[Collected data]
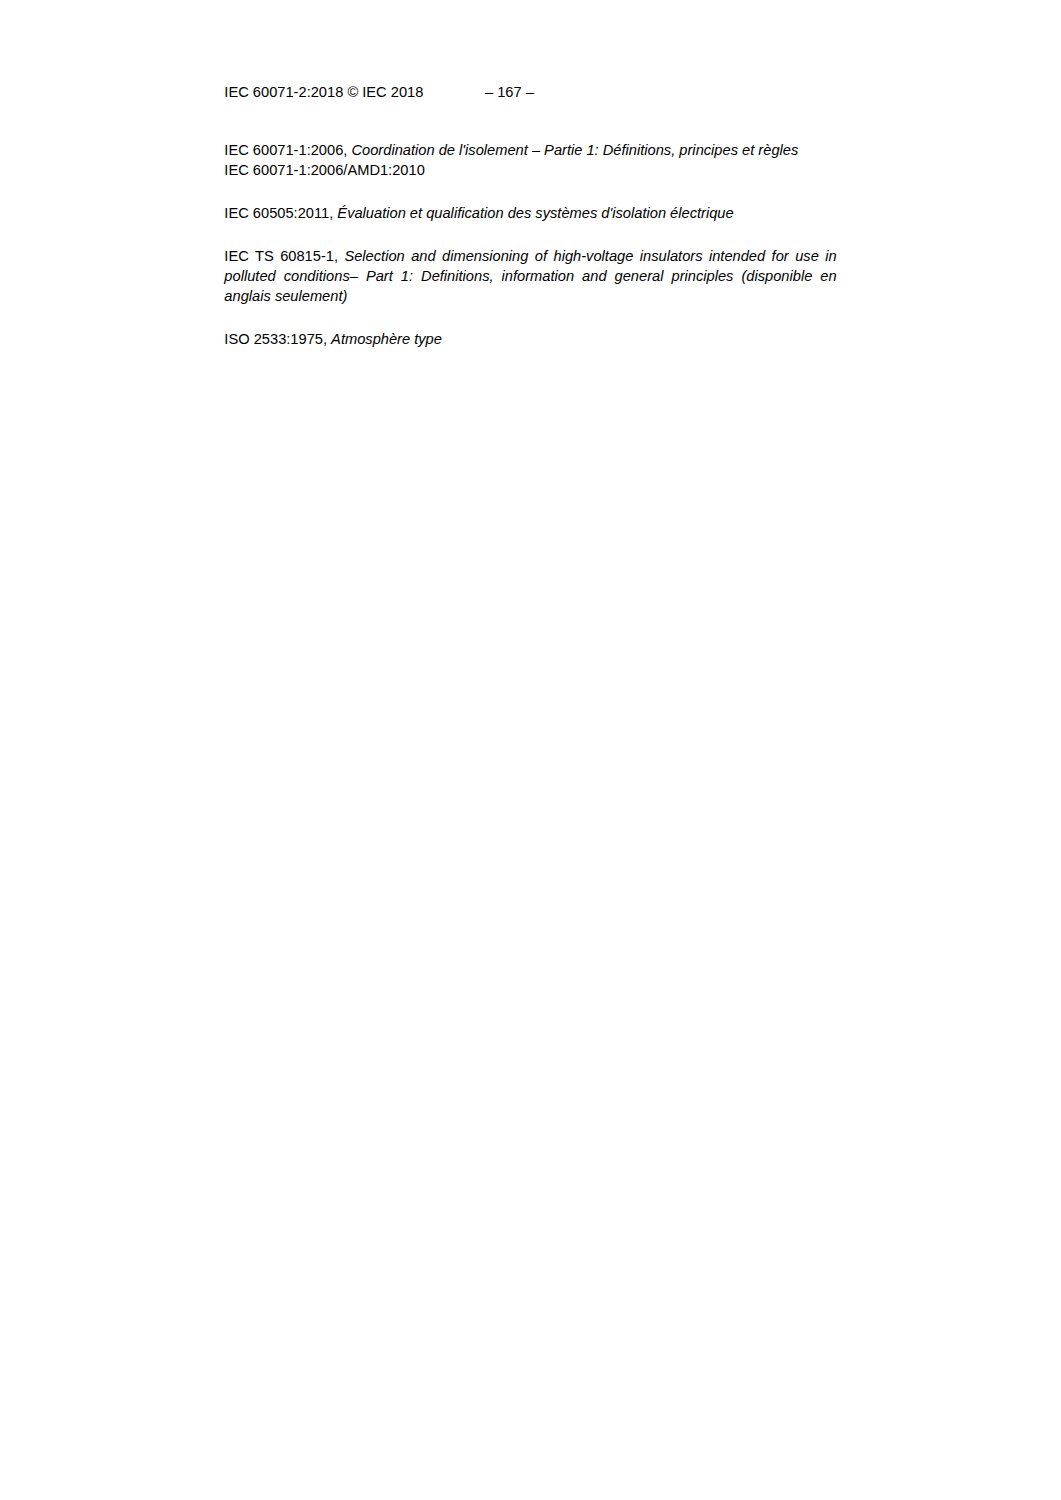IEC 60071-2:2018 © IEC 2018 – 167 –
IEC 60071-1:2006, Coordination de l'isolement – Partie 1: Définitions, principes et règles
IEC 60071-1:2006/AMD1:2010
IEC 60505:2011, Évaluation et qualification des systèmes d'isolation électrique
IEC TS 60815-1, Selection and dimensioning of high-voltage insulators intended for use in polluted conditions– Part 1: Definitions, information and general principles (disponible en anglais seulement)
ISO 2533:1975, Atmosphère type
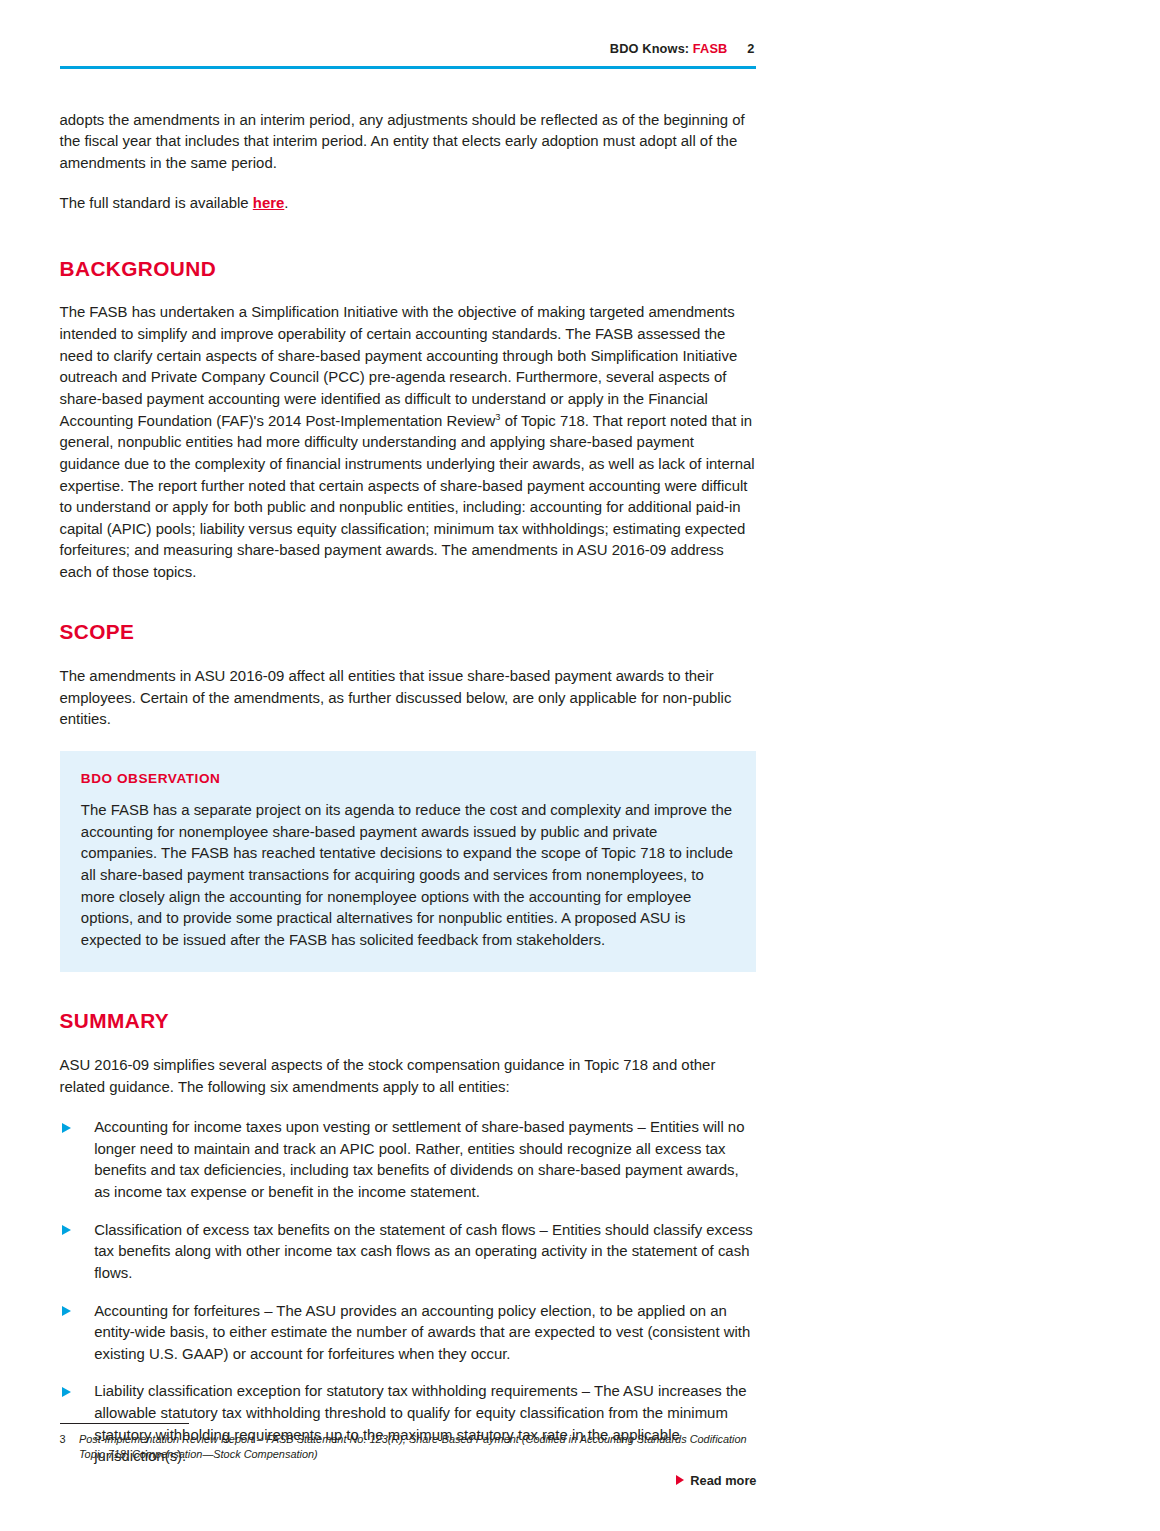BDO Knows: FASB 2
adopts the amendments in an interim period, any adjustments should be reflected as of the beginning of the fiscal year that includes that interim period. An entity that elects early adoption must adopt all of the amendments in the same period.
The full standard is available here.
Background
The FASB has undertaken a Simplification Initiative with the objective of making targeted amendments intended to simplify and improve operability of certain accounting standards. The FASB assessed the need to clarify certain aspects of share-based payment accounting through both Simplification Initiative outreach and Private Company Council (PCC) pre-agenda research. Furthermore, several aspects of share-based payment accounting were identified as difficult to understand or apply in the Financial Accounting Foundation (FAF)'s 2014 Post-Implementation Review3 of Topic 718. That report noted that in general, nonpublic entities had more difficulty understanding and applying share-based payment guidance due to the complexity of financial instruments underlying their awards, as well as lack of internal expertise. The report further noted that certain aspects of share-based payment accounting were difficult to understand or apply for both public and nonpublic entities, including: accounting for additional paid-in capital (APIC) pools; liability versus equity classification; minimum tax withholdings; estimating expected forfeitures; and measuring share-based payment awards. The amendments in ASU 2016-09 address each of those topics.
Scope
The amendments in ASU 2016-09 affect all entities that issue share-based payment awards to their employees. Certain of the amendments, as further discussed below, are only applicable for non-public entities.
BDO Observation
The FASB has a separate project on its agenda to reduce the cost and complexity and improve the accounting for nonemployee share-based payment awards issued by public and private companies. The FASB has reached tentative decisions to expand the scope of Topic 718 to include all share-based payment transactions for acquiring goods and services from nonemployees, to more closely align the accounting for nonemployee options with the accounting for employee options, and to provide some practical alternatives for nonpublic entities. A proposed ASU is expected to be issued after the FASB has solicited feedback from stakeholders.
Summary
ASU 2016-09 simplifies several aspects of the stock compensation guidance in Topic 718 and other related guidance. The following six amendments apply to all entities:
Accounting for income taxes upon vesting or settlement of share-based payments – Entities will no longer need to maintain and track an APIC pool. Rather, entities should recognize all excess tax benefits and tax deficiencies, including tax benefits of dividends on share-based payment awards, as income tax expense or benefit in the income statement.
Classification of excess tax benefits on the statement of cash flows – Entities should classify excess tax benefits along with other income tax cash flows as an operating activity in the statement of cash flows.
Accounting for forfeitures – The ASU provides an accounting policy election, to be applied on an entity-wide basis, to either estimate the number of awards that are expected to vest (consistent with existing U.S. GAAP) or account for forfeitures when they occur.
Liability classification exception for statutory tax withholding requirements – The ASU increases the allowable statutory tax withholding threshold to qualify for equity classification from the minimum statutory withholding requirements up to the maximum statutory tax rate in the applicable jurisdiction(s).
3 Post-Implementation Review Report – FASB Statement No. 123(R), Share-Based Payment (Codified in Accounting Standards Codification Topic 718, Compensation—Stock Compensation)
Read more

#### Task brief:
Quote every record above exactly, leaving out the pictures.

#### Response to this task:
IEC 60071-2:2018 © IEC 2018 – 167 –
IEC 60071-1:2006, Coordination de l'isolement – Partie 1: Définitions, principes et règles
IEC 60071-1:2006/AMD1:2010
IEC 60505:2011, Évaluation et qualification des systèmes d'isolation électrique
IEC TS 60815-1, Selection and dimensioning of high-voltage insulators intended for use in polluted conditions– Part 1: Definitions, information and general principles (disponible en anglais seulement)
ISO 2533:1975, Atmosphère type
BDO Knows: FASB 2
adopts the amendments in an interim period, any adjustments should be reflected as of the beginning of the fiscal year that includes that interim period. An entity that elects early adoption must adopt all of the amendments in the same period.
The full standard is available here.
Background
The FASB has undertaken a Simplification Initiative with the objective of making targeted amendments intended to simplify and improve operability of certain accounting standards. The FASB assessed the need to clarify certain aspects of share-based payment accounting through both Simplification Initiative outreach and Private Company Council (PCC) pre-agenda research. Furthermore, several aspects of share-based payment accounting were identified as difficult to understand or apply in the Financial Accounting Foundation (FAF)'s 2014 Post-Implementation Review3 of Topic 718. That report noted that in general, nonpublic entities had more difficulty understanding and applying share-based payment guidance due to the complexity of financial instruments underlying their awards, as well as lack of internal expertise. The report further noted that certain aspects of share-based payment accounting were difficult to understand or apply for both public and nonpublic entities, including: accounting for additional paid-in capital (APIC) pools; liability versus equity classification; minimum tax withholdings; estimating expected forfeitures; and measuring share-based payment awards. The amendments in ASU 2016-09 address each of those topics.
Scope
The amendments in ASU 2016-09 affect all entities that issue share-based payment awards to their employees. Certain of the amendments, as further discussed below, are only applicable for non-public entities.
BDO Observation
The FASB has a separate project on its agenda to reduce the cost and complexity and improve the accounting for nonemployee share-based payment awards issued by public and private companies. The FASB has reached tentative decisions to expand the scope of Topic 718 to include all share-based payment transactions for acquiring goods and services from nonemployees, to more closely align the accounting for nonemployee options with the accounting for employee options, and to provide some practical alternatives for nonpublic entities. A proposed ASU is expected to be issued after the FASB has solicited feedback from stakeholders.
Summary
ASU 2016-09 simplifies several aspects of the stock compensation guidance in Topic 718 and other related guidance. The following six amendments apply to all entities:
Accounting for income taxes upon vesting or settlement of share-based payments – Entities will no longer need to maintain and track an APIC pool. Rather, entities should recognize all excess tax benefits and tax deficiencies, including tax benefits of dividends on share-based payment awards, as income tax expense or benefit in the income statement.
Classification of excess tax benefits on the statement of cash flows – Entities should classify excess tax benefits along with other income tax cash flows as an operating activity in the statement of cash flows.
Accounting for forfeitures – The ASU provides an accounting policy election, to be applied on an entity-wide basis, to either estimate the number of awards that are expected to vest (consistent with existing U.S. GAAP) or account for forfeitures when they occur.
Liability classification exception for statutory tax withholding requirements – The ASU increases the allowable statutory tax withholding threshold to qualify for equity classification from the minimum statutory withholding requirements up to the maximum statutory tax rate in the applicable jurisdiction(s).
3 Post-Implementation Review Report – FASB Statement No. 123(R), Share-Based Payment (Codified in Accounting Standards Codification Topic 718, Compensation—Stock Compensation)
Read more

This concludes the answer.